Job: Go through the entries below, tally each line that has the word "købes", and give only the total.

•••

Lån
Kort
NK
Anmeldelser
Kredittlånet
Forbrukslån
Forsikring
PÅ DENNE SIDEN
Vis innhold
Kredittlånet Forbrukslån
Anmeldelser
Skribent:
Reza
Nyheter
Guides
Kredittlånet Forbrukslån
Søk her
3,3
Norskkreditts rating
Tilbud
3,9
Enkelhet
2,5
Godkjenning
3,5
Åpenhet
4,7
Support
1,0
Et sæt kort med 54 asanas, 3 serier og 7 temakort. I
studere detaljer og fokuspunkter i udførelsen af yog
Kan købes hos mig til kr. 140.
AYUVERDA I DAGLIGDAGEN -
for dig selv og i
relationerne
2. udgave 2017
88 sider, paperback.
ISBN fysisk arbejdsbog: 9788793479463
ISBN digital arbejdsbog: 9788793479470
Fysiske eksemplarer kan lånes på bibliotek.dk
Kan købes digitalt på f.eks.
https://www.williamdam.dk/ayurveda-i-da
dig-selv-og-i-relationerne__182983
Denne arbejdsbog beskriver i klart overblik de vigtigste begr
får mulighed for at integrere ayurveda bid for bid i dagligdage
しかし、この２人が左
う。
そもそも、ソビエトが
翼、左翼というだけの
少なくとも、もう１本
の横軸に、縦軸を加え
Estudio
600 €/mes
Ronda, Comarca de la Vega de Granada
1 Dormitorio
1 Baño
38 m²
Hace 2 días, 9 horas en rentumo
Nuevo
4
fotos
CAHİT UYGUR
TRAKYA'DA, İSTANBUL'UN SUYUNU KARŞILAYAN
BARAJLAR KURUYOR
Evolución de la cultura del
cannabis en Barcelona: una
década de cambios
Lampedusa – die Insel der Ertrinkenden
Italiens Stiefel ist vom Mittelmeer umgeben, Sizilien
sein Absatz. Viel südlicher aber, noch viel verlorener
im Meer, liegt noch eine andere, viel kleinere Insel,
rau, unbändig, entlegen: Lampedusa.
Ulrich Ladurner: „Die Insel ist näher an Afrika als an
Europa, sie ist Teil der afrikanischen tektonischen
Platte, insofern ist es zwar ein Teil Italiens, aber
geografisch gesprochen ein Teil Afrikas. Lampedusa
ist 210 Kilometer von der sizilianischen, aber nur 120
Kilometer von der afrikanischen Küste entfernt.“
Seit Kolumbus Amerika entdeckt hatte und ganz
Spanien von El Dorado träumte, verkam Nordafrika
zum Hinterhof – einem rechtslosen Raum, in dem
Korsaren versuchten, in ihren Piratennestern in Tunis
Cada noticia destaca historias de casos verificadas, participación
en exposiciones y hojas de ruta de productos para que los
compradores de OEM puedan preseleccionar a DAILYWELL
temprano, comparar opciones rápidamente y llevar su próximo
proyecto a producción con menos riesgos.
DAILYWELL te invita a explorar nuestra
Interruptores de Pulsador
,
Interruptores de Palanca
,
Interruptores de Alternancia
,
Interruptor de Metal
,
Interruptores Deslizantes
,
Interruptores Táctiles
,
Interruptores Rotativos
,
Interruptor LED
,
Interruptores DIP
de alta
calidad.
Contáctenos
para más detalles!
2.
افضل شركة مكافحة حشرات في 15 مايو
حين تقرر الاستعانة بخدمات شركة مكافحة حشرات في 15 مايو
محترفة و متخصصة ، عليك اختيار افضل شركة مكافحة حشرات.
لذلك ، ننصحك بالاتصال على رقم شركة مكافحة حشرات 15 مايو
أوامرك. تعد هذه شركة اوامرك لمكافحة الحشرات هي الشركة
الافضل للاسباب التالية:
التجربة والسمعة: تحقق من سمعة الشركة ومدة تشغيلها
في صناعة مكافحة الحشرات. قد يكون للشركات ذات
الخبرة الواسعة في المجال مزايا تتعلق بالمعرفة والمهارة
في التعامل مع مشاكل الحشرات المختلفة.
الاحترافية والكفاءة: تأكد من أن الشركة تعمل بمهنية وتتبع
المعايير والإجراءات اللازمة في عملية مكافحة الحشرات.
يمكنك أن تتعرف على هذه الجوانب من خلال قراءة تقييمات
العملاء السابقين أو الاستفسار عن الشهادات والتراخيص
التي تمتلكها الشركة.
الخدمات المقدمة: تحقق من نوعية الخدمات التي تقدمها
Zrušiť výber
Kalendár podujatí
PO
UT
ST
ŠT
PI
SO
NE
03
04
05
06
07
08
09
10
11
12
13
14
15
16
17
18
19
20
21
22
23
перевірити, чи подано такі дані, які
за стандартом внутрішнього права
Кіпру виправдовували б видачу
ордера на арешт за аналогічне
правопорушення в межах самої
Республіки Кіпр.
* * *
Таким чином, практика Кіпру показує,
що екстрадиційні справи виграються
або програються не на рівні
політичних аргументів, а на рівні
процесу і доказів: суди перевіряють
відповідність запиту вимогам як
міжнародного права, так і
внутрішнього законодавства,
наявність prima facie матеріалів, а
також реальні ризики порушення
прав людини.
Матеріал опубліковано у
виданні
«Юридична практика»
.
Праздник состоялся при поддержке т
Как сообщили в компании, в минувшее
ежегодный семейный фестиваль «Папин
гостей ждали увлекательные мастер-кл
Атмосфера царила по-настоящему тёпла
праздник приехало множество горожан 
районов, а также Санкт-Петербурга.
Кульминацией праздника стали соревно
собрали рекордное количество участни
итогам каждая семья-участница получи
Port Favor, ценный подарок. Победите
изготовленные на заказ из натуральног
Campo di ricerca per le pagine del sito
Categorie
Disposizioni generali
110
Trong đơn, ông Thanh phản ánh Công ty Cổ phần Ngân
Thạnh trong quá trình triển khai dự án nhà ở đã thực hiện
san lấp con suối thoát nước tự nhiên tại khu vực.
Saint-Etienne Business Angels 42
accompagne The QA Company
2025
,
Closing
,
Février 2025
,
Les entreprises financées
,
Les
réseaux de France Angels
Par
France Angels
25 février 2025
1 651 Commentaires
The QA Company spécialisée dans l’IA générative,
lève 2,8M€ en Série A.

•••

Task result: 2